02/09/2022 09:16:45 AM


Rebecca Beit-Aharon

As part of my role as Synagogue Administrator and related to my alternate (but not secret) identity as a public history graduate student, I've been tapped to work on organizing and digitizing our rich archive. I'll be sharing some of my favorite findings in these posts. I hope you enjoy!


When our congregation first came together in late 1983, we were a kahal without a home. The purchase of a house on Commonwealth Ave—a central location ideal for the community—seemed promising.

Of course, a house isn't a synagogue. But the lot itself could be the site for Shaarei Tefillah's building—within certain guidelines. At a Building Committee Q&A on January 13, 1985, the committee explained that "Massachusetts courts have held that no restrictions may be placed on religious institutions, except parking." Because Shaarei was proposing to build something new, we needed to provide what Newton's Planning Board considered "adequate parking."

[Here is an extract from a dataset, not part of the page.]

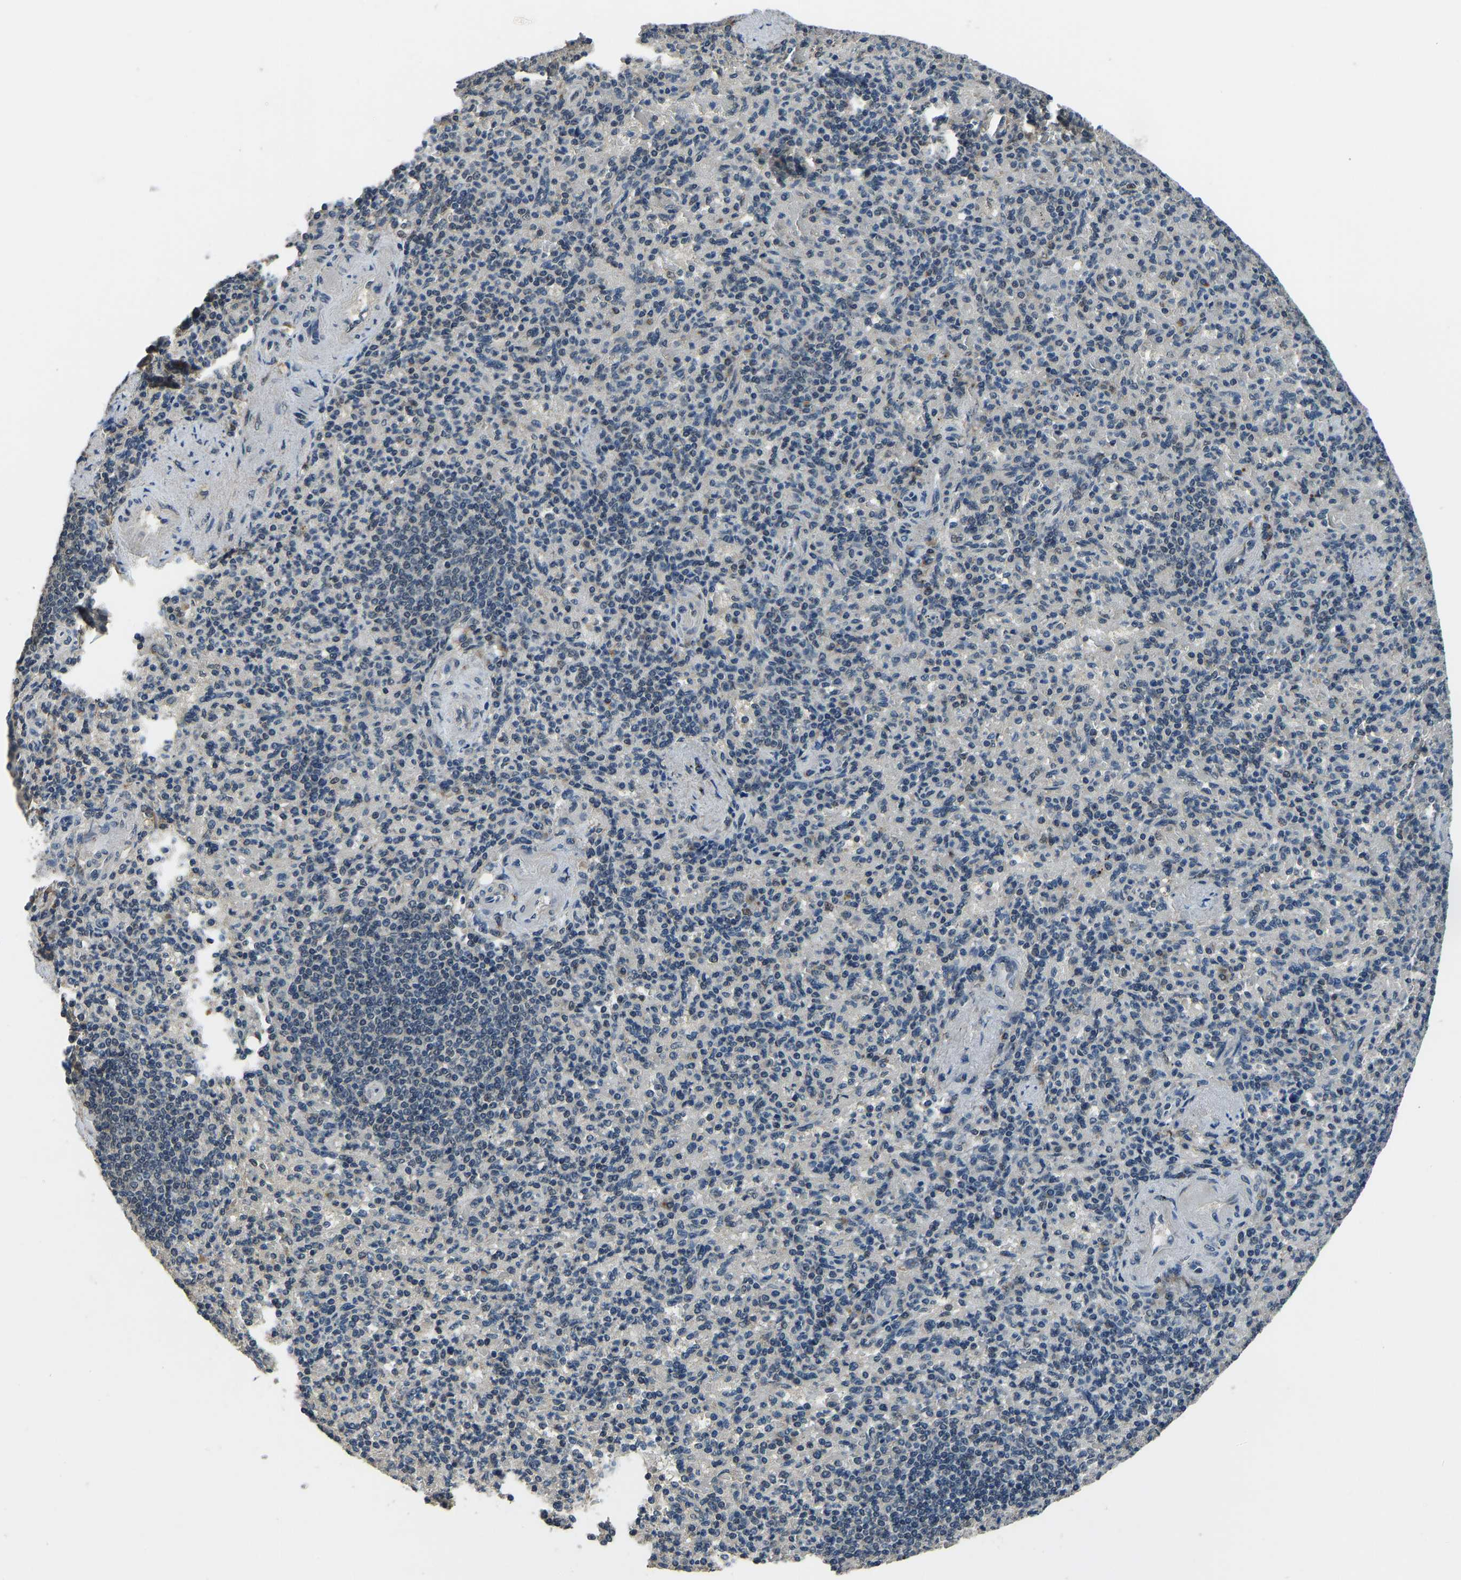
{"staining": {"intensity": "negative", "quantity": "none", "location": "none"}, "tissue": "spleen", "cell_type": "Cells in red pulp", "image_type": "normal", "snomed": [{"axis": "morphology", "description": "Normal tissue, NOS"}, {"axis": "topography", "description": "Spleen"}], "caption": "Immunohistochemistry histopathology image of benign spleen: human spleen stained with DAB demonstrates no significant protein positivity in cells in red pulp. Brightfield microscopy of IHC stained with DAB (brown) and hematoxylin (blue), captured at high magnification.", "gene": "TOX4", "patient": {"sex": "female", "age": 74}}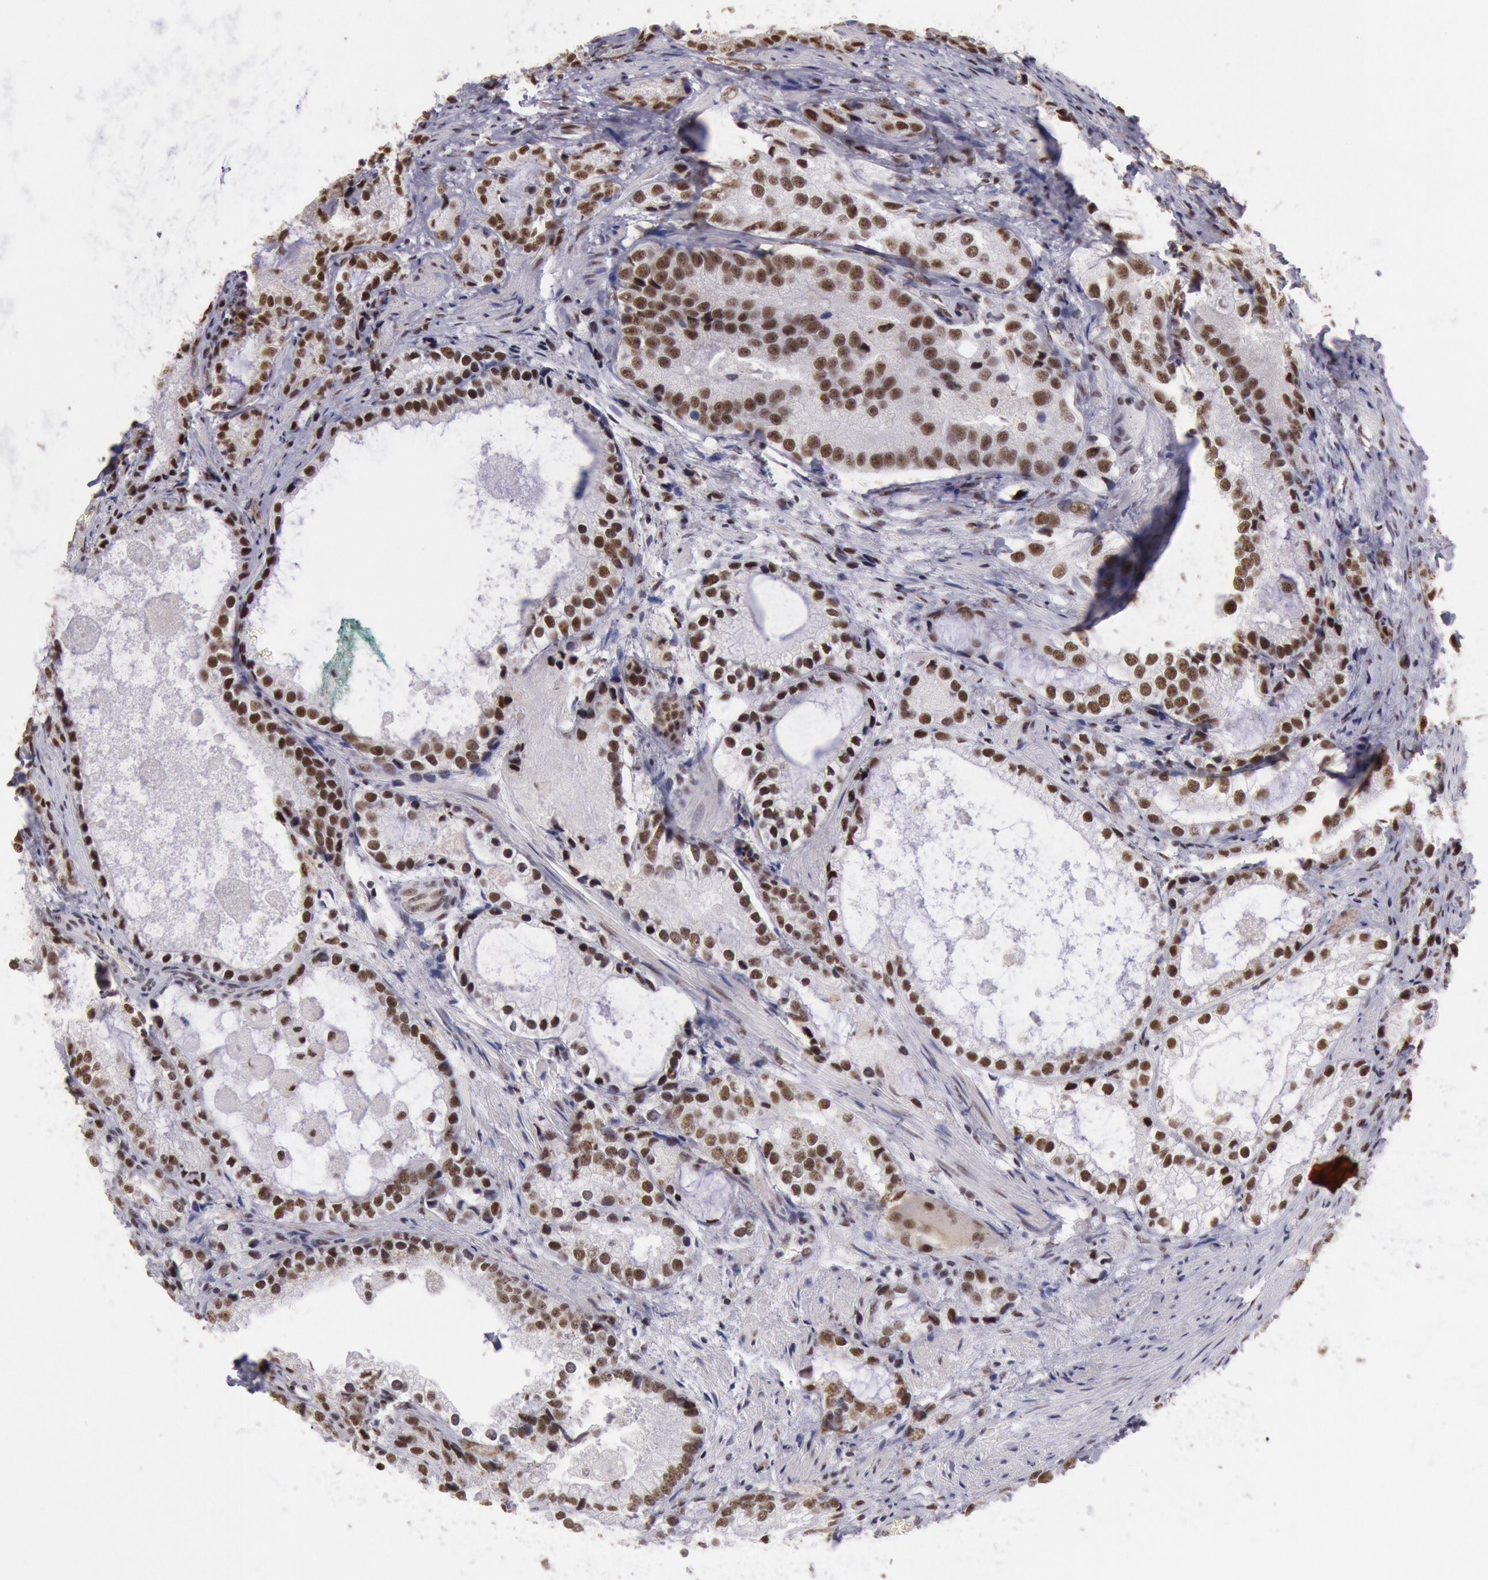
{"staining": {"intensity": "strong", "quantity": ">75%", "location": "nuclear"}, "tissue": "prostate cancer", "cell_type": "Tumor cells", "image_type": "cancer", "snomed": [{"axis": "morphology", "description": "Adenocarcinoma, High grade"}, {"axis": "topography", "description": "Prostate"}], "caption": "The image reveals a brown stain indicating the presence of a protein in the nuclear of tumor cells in prostate high-grade adenocarcinoma. The protein is shown in brown color, while the nuclei are stained blue.", "gene": "SNRPD3", "patient": {"sex": "male", "age": 63}}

Although Shaarei ultimately failed to obtain the necessary zoning relief to build on Comm Ave, the tactics our early members used to advocate for their plan are squarely in line with good activism practices today. They identified leadership (the Building Committee), they wrote personalized letters to local officials (check out this packet!), and they attended the meeting that would decide their fate on Monday, March 25, 1985. They also staged a protest after their petition failed.

Today, Shaarei's history of activism continues. We're continuing to engage with what we're passionate about, whether through a film showing from the Israel Action Committee, volunteering for our Afghan Resettlement Project, or taking part in our annual Mishloach Manot fundraiser. And we know we can look to our own history, as well as the history of our people, to learn, grow, and strengthen.